Светлана Копылова — Paroles et traduction des paroles de la chanson Про собаку
La page contient les paroles et la traduction française de la chanson « Про собаку » de Светлана Копылова.
Paroles
Она передвигалась еле-еле,
И как ещё душа держалась в теле?
Хозяин, чтоб от мук освободить,
Решил свою собаку утопить.
С большим трудом старушка в лодку села
И преданно ему в глаза глядела.
Булыжник в сетке за бортом висел,
А он петлю на шею ей надел.
Хозяин помнил, как она, бывало,
За палкой в воду радостно ныряла,
И вот сейчас, как бы играя с ней,
Он бросил палку, дав команду ей.
На миг она о старости забыла,
И бросилась за борт, что было силы,
Но лодка неожиданно в тот миг
Перевернулась под истошный крик.
Хозяин стал тонуть в шуге весенней,
Хоть было и не сильное теченье,
Но судорогой тело всё свело,
А тут ещё воронка, как назло.
Собака, чья петля в одну минуту
Каким-то соскользнула с шеи чудом,
Отважно тявкнув, ринулась нырять
И своего хозяина спасать.
На берегу вдвоём они лежали
И на ветру от холода дрожали,
А после, отдышавшись кое-как,
Он нёс свою собаку на руках.
С пословицей «Не рой другому яму…»
Ухаживал за ней до смерти самой.
И как-то раз нашёл её в кустах
С застывшей благодарностью в глазах…
Traduction des paroles
Elle se déplaçait à peine,
Et comment l'âme a-t-elle été maintenue dans le corps?

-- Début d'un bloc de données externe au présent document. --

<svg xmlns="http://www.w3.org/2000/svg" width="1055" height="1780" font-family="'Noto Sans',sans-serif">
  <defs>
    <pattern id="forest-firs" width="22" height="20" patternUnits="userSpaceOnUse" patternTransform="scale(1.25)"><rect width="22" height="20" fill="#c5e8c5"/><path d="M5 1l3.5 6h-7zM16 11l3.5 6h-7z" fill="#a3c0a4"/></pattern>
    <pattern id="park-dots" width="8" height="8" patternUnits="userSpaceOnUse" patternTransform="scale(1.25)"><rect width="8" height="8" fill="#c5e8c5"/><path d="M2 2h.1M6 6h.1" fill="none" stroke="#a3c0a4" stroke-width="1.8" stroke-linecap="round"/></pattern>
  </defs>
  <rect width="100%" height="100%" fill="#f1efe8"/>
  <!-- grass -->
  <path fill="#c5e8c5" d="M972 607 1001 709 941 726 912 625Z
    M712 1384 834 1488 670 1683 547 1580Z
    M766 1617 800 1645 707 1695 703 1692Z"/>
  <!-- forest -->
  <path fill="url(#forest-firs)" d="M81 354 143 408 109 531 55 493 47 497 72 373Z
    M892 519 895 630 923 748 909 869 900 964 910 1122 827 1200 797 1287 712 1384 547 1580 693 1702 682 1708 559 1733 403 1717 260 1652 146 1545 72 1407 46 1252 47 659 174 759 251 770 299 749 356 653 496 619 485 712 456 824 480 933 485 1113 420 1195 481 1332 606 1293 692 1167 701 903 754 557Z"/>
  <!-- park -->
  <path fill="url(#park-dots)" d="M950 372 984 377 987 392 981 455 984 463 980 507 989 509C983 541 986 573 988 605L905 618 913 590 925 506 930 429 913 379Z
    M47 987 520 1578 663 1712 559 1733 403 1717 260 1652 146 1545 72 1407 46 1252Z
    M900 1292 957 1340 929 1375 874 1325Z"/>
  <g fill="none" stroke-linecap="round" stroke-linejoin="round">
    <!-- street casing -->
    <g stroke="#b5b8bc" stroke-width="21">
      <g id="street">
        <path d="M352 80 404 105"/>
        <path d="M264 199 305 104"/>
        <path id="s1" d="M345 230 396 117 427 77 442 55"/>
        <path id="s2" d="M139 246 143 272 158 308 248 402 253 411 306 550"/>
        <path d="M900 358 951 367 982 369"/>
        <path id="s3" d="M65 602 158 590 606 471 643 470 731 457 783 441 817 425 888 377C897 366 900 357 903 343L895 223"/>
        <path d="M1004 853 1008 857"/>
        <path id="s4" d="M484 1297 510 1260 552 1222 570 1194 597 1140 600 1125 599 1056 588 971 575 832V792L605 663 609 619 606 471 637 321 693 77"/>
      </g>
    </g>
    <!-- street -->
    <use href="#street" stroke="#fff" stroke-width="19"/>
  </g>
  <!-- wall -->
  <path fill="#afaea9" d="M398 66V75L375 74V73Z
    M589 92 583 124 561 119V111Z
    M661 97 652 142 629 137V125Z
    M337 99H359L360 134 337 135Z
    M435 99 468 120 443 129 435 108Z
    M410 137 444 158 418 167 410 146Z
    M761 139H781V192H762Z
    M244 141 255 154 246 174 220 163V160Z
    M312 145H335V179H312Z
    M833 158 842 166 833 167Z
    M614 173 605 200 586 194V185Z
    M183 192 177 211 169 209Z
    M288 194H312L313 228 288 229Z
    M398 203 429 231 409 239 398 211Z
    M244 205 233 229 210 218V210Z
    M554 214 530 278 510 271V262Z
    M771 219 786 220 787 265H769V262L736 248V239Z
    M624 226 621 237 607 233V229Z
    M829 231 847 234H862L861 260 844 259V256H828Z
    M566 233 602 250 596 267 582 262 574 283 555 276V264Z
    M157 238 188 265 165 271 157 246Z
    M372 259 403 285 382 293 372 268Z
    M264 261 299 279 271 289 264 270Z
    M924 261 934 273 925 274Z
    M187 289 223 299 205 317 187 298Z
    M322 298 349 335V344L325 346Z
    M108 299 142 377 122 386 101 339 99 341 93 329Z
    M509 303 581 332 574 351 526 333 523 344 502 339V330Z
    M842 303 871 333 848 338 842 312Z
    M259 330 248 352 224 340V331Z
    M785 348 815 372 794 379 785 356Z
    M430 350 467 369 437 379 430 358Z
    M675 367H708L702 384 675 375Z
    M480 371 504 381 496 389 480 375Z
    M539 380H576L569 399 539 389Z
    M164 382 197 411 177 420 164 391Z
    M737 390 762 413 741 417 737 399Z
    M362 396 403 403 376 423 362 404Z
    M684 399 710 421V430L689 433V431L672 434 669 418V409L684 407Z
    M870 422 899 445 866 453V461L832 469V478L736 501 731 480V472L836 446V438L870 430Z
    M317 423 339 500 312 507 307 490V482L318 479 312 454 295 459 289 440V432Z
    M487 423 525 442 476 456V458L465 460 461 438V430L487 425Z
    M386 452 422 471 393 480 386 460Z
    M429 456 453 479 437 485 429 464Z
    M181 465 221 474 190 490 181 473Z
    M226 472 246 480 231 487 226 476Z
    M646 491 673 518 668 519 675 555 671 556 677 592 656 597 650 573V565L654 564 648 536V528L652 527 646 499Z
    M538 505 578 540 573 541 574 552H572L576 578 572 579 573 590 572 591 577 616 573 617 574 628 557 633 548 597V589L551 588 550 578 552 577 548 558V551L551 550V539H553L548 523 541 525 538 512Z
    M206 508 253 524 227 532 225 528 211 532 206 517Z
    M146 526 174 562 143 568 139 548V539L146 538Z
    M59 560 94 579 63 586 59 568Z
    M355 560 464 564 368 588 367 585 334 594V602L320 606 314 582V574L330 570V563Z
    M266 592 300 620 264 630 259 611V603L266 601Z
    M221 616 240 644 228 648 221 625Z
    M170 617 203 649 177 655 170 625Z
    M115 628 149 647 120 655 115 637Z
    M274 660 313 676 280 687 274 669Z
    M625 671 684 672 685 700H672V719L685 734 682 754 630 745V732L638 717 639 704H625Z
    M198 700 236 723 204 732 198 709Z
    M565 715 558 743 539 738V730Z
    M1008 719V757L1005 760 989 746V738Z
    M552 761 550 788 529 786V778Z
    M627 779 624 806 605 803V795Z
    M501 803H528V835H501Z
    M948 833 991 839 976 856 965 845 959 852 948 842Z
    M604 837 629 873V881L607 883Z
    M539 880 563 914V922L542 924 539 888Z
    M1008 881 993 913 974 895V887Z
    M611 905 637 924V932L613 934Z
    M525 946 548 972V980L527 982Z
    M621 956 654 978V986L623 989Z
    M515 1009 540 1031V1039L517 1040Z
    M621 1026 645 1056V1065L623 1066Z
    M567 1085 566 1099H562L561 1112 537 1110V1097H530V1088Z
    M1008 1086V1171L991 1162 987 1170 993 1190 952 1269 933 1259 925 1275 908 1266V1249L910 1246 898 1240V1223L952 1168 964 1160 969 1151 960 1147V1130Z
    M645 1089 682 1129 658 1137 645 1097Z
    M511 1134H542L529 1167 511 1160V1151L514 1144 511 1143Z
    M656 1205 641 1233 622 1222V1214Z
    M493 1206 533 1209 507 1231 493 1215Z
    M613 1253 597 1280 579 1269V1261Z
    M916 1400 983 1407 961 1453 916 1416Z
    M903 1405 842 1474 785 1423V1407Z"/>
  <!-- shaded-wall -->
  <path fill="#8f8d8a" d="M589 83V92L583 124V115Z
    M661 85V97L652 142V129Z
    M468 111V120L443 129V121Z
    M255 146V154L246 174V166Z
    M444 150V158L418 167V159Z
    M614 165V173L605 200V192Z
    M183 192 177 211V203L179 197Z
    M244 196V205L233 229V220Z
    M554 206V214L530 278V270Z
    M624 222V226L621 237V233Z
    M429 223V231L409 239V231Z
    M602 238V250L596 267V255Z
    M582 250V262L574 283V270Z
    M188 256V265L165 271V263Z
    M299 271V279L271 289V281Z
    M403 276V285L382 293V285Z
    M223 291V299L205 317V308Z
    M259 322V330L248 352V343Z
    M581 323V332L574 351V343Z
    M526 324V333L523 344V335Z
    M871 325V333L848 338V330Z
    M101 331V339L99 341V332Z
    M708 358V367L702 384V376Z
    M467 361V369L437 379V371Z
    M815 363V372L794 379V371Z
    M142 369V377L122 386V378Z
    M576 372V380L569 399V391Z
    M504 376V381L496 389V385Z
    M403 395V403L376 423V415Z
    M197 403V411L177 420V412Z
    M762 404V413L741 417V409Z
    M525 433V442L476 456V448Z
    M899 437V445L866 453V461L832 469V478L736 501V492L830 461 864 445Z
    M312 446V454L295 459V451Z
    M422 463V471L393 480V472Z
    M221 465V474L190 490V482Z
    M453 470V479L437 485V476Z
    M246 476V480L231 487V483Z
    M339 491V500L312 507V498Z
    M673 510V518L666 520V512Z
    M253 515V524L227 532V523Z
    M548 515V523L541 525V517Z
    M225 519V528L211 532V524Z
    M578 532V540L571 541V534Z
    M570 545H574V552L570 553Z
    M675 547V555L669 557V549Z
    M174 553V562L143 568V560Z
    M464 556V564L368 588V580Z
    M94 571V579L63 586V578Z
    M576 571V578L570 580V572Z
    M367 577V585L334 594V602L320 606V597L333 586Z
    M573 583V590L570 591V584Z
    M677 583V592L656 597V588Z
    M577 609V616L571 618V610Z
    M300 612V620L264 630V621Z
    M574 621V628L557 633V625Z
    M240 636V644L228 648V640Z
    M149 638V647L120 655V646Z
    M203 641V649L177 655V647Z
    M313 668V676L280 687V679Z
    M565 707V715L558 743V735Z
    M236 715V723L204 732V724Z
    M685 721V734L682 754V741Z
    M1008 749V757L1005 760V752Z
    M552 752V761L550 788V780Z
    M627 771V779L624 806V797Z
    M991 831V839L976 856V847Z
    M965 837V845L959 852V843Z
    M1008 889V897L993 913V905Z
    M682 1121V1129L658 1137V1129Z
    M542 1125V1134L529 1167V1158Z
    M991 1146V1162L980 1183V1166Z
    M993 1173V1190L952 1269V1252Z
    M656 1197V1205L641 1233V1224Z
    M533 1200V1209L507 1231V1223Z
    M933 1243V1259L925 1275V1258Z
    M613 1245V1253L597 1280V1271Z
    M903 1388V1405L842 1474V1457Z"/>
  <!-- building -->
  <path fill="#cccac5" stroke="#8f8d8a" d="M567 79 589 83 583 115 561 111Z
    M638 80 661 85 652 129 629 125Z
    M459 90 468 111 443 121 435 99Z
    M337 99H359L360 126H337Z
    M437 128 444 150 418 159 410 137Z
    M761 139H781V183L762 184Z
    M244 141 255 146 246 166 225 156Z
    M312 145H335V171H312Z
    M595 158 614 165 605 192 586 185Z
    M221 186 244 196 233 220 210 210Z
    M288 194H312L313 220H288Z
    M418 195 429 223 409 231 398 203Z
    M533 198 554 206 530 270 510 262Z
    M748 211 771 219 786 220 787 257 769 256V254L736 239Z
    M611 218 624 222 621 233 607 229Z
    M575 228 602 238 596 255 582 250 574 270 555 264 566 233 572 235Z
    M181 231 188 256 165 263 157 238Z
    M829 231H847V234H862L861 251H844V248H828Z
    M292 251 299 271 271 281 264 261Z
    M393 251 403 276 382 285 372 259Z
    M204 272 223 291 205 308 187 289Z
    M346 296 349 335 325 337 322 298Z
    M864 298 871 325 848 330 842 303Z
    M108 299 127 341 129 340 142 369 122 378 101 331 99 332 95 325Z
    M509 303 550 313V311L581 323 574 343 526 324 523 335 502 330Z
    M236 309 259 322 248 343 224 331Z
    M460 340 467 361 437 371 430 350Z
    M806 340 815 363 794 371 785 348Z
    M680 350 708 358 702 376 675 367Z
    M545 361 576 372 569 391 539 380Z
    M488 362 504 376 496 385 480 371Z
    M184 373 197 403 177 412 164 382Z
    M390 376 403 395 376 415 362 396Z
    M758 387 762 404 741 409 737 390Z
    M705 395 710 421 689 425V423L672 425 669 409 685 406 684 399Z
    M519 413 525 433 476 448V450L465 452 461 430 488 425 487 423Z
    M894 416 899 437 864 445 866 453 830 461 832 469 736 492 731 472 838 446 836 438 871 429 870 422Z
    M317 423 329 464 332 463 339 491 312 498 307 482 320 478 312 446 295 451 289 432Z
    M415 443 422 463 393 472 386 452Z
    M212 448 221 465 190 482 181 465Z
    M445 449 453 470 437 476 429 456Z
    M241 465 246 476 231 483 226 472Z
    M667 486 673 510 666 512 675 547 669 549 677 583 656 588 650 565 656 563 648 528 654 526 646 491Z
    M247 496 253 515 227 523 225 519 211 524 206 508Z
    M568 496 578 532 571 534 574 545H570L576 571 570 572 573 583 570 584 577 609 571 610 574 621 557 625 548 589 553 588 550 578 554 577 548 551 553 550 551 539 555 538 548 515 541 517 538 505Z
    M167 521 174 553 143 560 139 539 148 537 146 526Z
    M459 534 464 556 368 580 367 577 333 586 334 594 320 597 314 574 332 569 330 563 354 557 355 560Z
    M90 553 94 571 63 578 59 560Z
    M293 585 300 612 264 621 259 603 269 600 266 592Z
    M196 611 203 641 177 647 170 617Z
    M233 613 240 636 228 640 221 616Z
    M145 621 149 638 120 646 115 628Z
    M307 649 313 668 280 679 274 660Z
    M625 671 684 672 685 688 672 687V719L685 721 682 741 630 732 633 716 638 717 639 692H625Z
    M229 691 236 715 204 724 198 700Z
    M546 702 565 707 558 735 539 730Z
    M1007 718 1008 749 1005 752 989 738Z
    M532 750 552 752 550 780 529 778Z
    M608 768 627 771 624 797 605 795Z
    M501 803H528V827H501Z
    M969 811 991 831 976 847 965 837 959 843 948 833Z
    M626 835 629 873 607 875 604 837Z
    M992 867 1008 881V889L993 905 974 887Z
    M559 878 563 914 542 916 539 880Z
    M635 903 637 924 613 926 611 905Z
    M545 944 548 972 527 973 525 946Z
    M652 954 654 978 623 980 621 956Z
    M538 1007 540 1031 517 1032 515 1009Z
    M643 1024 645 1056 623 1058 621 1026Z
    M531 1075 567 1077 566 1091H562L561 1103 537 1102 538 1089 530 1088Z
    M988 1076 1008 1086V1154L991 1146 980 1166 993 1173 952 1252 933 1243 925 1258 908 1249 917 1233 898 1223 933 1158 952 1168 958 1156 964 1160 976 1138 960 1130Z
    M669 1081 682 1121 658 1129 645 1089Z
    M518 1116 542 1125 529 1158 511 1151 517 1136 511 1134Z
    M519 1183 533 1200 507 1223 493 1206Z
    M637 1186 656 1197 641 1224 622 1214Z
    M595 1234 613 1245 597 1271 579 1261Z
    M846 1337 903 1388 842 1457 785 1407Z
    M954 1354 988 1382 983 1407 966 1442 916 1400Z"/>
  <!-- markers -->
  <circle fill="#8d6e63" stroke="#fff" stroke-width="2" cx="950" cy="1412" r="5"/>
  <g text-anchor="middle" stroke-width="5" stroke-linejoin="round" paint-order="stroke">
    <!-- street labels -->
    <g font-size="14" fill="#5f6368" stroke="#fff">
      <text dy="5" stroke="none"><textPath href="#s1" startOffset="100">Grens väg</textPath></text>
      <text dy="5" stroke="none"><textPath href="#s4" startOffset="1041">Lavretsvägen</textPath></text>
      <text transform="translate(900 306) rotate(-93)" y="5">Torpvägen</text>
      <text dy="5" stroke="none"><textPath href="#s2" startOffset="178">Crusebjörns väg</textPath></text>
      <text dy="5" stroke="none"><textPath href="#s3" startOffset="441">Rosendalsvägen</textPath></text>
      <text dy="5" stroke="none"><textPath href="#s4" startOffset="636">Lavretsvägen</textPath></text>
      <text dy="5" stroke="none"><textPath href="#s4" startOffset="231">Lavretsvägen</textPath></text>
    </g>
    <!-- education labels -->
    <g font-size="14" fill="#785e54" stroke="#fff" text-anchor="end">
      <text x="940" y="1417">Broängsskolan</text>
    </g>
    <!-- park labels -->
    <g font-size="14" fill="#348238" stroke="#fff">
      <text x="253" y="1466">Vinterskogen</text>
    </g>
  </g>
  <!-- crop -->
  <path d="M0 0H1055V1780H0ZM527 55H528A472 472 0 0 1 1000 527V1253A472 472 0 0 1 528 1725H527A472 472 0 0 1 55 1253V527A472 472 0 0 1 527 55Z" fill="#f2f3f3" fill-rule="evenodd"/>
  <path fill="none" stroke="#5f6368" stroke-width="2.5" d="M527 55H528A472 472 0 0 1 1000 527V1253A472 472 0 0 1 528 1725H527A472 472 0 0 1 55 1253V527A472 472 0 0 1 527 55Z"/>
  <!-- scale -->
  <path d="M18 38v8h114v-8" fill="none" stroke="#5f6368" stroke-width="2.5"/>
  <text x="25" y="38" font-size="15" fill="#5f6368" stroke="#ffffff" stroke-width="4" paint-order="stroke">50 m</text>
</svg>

Maître, pour libérer les tourments,
J'ai décidé de noyer mon chien.
Avec beaucoup de difficulté, la vieille dame dans le bateau du village
Et fidèlement, elle le regardait dans les yeux.
Un pavé dans la grille par-dessus bord accroché,
Et il lui a mis une boucle autour du cou.
Le propriétaire se souvenait de la façon dont elle, ,
Derrière le bâton dans l'eau joyeusement plongé,
Et maintenant, comme si jouer avec elle,
Il a lancé le bâton en lui donnant l'ordre.
Pendant un moment, elle a oublié la vieillesse,
Et se précipita par-dessus bord, ce qui était la force,
Mais le bateau est inattendu à ce moment-là
Elle s'est retournée sous un cri de détresse.
Le propriétaire a commencé à se noyer dans la boue de printemps,
Bien qu'il n'y ait pas eu de courant fort,
Mais la crampe du corps a tout réduit,
Et puis il y a un entonnoir, comme par hasard.
Un chien dont la boucle en une minute
D'une manière ou d'une autre, j'ai glissé de mon cou par miracle,
Bravement jappant, se précipita pour plonger
Et sauver son maître.
Sur le rivage ensemble, ils étaient couchés
Et dans le vent du froid tremblaient,
Et après, après avoir respiré un peu,
Il portait son chien dans ses bras.
Avec le proverbe " ne pas creuser un autre trou…»
Il s'est occupé d'elle jusqu'à sa mort.